Since it seemed life was not quite blooming in me, my faith of me tending to life outside of me was zilch.

But overtime, the plant grew.

And soon after, I was pregnant with my daughter and only child to this day. I endured a hellish pregnancy, thanks to Hyperemesis Gravidarum, but I made it. She was mine for the keeping.

Two years after her birth, the plant stood strong, blooming brightly every winter (so unique!) and I remembered to water it even through the fog of the newborn stage and the fatigue of the toddler stage, and enjoyed watching its seasonal bloom. Whenever stems started to wither, I was sure to cut them carefully, pruning my plant and keeping her beautiful. When no one listened, I sang to her and spoke to her. I liked saying good morning to her as I watered her.

And as she continued to live and my child continued to grow, there was one significant death in my life: my marriage.

It took a year and a half to cut the tie officially and stop trying to keep the marriage alive, when we finally separated for the last and final time.

It felt wrong saying goodbye. As much as he didn't seem to love me, my ex-husband had been steady -- rooted deeply into my life almost as much as he was rooted deeply into staying the same.

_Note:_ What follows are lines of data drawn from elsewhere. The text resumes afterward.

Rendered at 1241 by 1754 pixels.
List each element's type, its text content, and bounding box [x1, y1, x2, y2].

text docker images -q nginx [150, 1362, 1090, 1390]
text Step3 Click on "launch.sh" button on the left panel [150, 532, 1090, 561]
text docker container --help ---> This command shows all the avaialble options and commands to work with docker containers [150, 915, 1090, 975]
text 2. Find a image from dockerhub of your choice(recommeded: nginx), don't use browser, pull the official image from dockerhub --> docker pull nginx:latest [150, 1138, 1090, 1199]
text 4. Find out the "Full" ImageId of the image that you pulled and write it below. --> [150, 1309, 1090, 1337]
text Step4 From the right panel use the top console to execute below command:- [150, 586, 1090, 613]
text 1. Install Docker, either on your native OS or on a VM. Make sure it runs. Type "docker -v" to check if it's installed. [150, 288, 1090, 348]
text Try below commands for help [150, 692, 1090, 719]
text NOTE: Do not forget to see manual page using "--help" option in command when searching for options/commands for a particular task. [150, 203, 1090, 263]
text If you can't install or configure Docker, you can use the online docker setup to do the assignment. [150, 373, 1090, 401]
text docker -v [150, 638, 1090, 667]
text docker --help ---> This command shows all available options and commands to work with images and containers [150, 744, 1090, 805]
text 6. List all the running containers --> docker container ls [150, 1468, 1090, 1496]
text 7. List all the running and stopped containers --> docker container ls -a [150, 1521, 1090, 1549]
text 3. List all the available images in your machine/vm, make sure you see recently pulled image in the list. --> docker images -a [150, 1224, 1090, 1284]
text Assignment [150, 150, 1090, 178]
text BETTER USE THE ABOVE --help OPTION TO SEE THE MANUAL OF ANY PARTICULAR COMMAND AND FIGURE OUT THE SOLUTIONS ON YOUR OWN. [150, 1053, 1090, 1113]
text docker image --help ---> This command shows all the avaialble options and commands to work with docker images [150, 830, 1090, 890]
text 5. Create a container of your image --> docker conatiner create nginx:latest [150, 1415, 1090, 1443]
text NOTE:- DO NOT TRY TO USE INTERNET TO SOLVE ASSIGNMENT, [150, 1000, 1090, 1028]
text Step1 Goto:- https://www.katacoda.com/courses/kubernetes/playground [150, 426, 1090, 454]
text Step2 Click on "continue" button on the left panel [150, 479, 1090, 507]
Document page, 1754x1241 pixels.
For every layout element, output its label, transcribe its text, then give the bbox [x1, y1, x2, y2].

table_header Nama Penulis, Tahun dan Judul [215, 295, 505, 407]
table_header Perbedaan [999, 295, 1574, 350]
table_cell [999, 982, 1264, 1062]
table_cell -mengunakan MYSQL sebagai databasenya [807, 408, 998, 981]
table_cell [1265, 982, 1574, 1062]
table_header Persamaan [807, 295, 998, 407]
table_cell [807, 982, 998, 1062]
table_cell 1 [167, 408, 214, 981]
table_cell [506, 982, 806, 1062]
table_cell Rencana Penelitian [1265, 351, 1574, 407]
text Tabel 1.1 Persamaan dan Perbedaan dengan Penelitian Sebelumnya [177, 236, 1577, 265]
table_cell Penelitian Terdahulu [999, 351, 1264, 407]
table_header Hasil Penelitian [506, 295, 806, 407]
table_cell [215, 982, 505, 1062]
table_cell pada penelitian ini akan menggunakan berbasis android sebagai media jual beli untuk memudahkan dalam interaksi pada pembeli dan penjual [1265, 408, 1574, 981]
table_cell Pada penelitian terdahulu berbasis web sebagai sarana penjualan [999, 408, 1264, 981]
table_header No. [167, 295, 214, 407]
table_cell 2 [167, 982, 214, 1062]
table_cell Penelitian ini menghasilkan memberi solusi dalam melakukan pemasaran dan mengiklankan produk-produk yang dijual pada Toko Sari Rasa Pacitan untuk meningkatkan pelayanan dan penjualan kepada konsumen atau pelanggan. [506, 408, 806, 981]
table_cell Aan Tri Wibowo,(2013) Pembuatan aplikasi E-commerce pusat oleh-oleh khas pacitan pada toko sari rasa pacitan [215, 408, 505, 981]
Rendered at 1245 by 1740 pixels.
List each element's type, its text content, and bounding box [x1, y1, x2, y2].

He couldn't evolve with me. And I couldn't change myself the way he had imagined I would once we got married (I wasn't supposed to stay the same. I was supposed to change for him). The roots of our marriage were dying.

A special component of our dying marriage and our ultimate grief -- the blanket that dampened our sunshine -- was the fact that thanks to Hyperemesis Gravidarum, I was not going to make him any more babies.

Our family tree stopped at three and now, we were severed. Forever.

For the first time ever in six years, this past weekend, almost two years after we put our marriage to rest, my beautiful white cyclamen bloomed a pink bud. I noticed it as I went to sing to her the other day and I thought to myself: "Look, she's changing. She's growing new colors. She's becoming something new."

And yet, so have I.

The woman riddled with low-self esteem. The woman riddled with grief over the fact that she would have no more children. The woman who didn't believe she would find any work. The woman who felt no one would love her again. That she was not worth anything and was too old to be any good, was gone.

Instead, a new bud has formed and in her place, is a woman at peace. A woman in love -- self-love. A woman who is happy with her small family tree.

A woman who doesn't need another person to keep her rooted.

Instead, this new woman -- this ME -- is planted firmly in the ground on my own accord with my little one standing by.